I find it a bit amusing that the last time I wrote anything on here was in March of 2020, you know, when the world ended as we know it. My daughter got sent home from college, I was living in a crappy one color apartment, (every wall was painted antique white), and I was just getting let go from a job I didn’t believe in; what a year.
Now almost a year later I’ve moved into a renovation, the fire house/project house, and as it nears the 7th or 8th year since the fire, it’s time to move on again. I found a farm that I want to pursue. The goal is to have a “tiny farm”, as in little chickens, ducks, pygmy goats, a pony, well two, they need each other. I want a berry field or three, basically strawberries, blueberries, and raspberries. I’d like to stock the pond with fish, trout if it’s a good water pond, (spring fed), and lastly I want, well need, my pumpkin patch.

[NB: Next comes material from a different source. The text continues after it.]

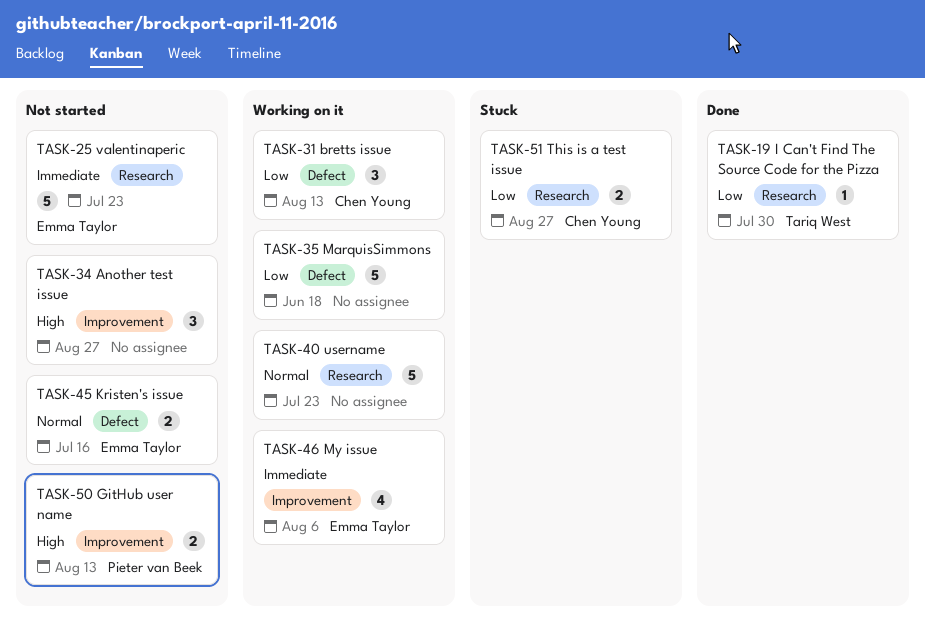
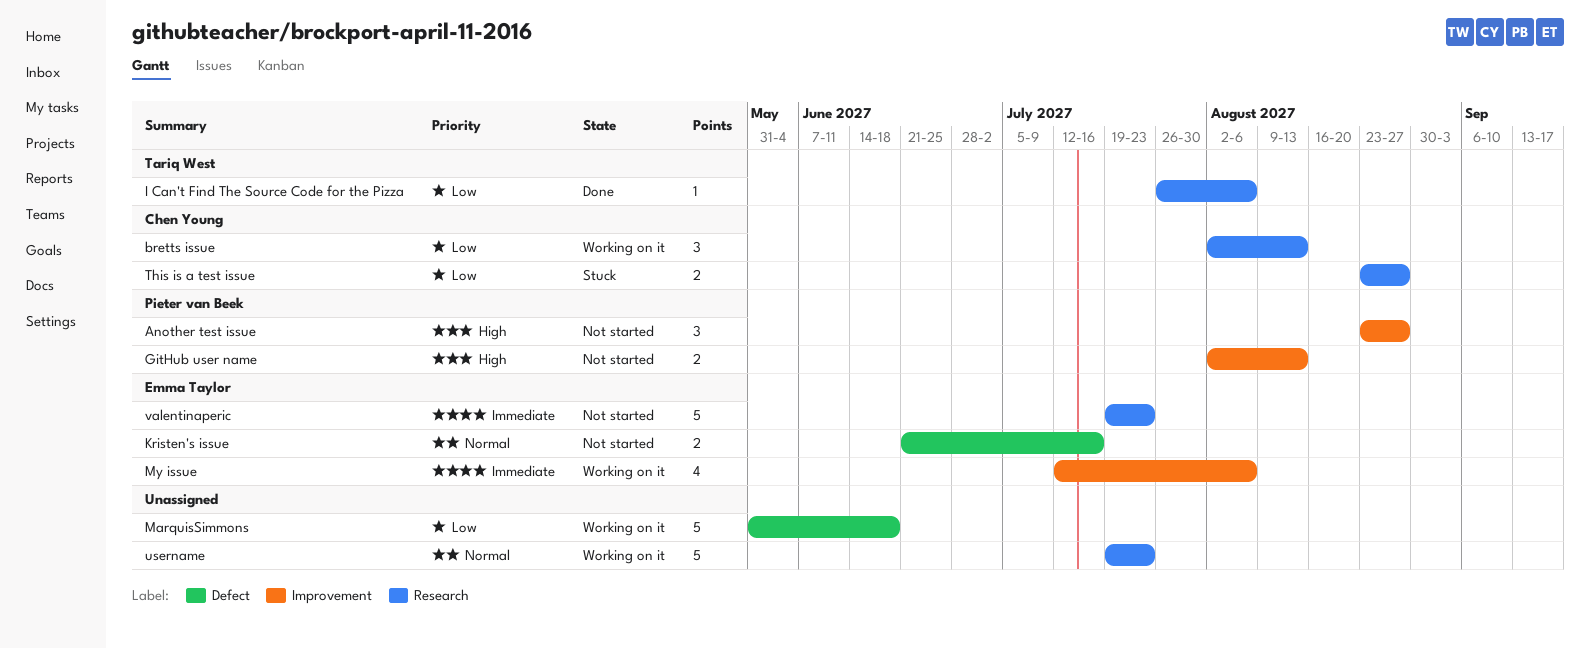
Another test issue, owner: none -> Pieter van Beek
bretts issue, label: Defect -> Research
I Can't Find The Source Code for the Pizza, due: Jul 30 -> Aug 6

I want a pumpkin patch that will allow the Great Pumpkin to come to my yard and bless me, okay I’m not nuts, but I’ve been trying to grow pumpkins for 35 years and have only produced one. There’s other things I’d like to grow too, things I’d actually eat. I get 23 days a year off and want to use them to enjoy life. Less tv, less noise, and more campfires.

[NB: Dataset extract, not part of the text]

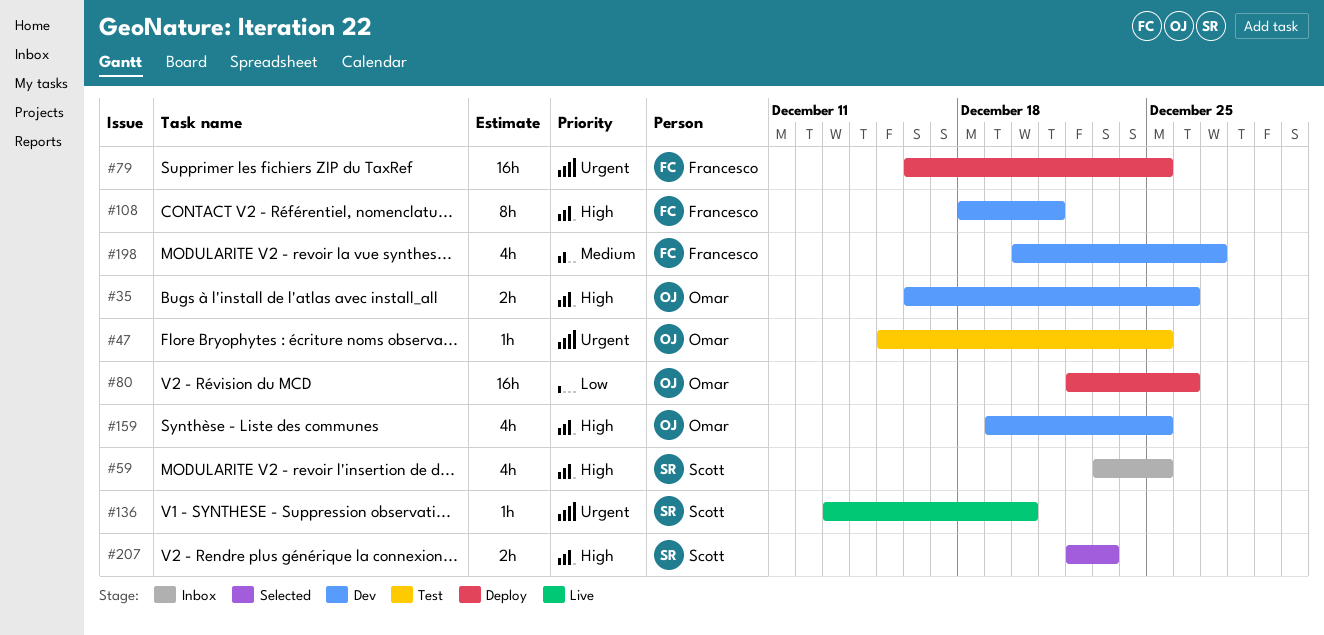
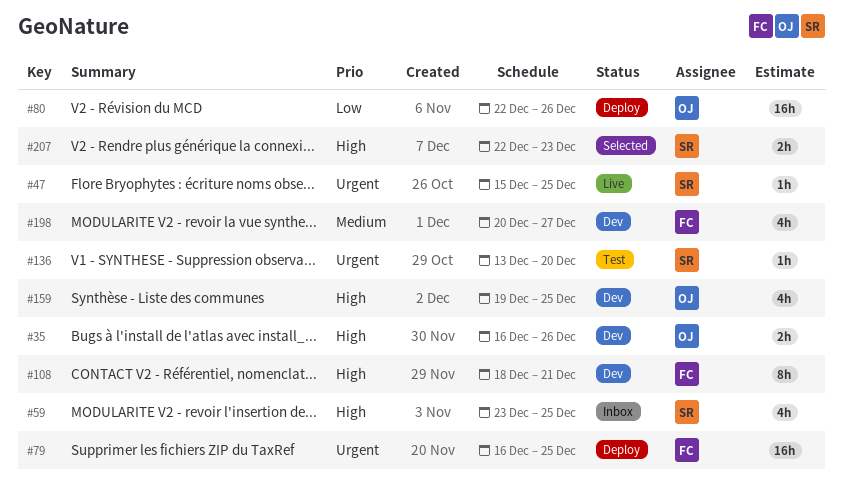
#47, status: Test -> Live
#47, owner: Omar -> Scott
#136, status: Live -> Test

I do a walk through of the farm tonight. The house itself is homeless person livable, I believe the heat and electric work, plumbing, (well and septic), and is solid. It’s just really old and ugly and in need of a facelift. It’s just me now, I have someone I’m seeing but I doubt living together is in the cards, specifically if I’m out in the “boonies”. The drive to work would be a bit much, 35 minutes or so one way. My oldest may move away and then I wouldn’t need to drive her anymore, that saves me five to ten minutes. I truly want to sit outside and night and hear crickets, not cars. The barn is beautiful, the sauna is probably racoon infested, but I’ll find out. I’ll never be “happy” as my depression has me tight, but I’d sure like to try to live the life of peace and quiet and to have a place where once the grandchildren start rolling in, that they’ll enjoy. The Foreman Tiny Farm sounds good to me.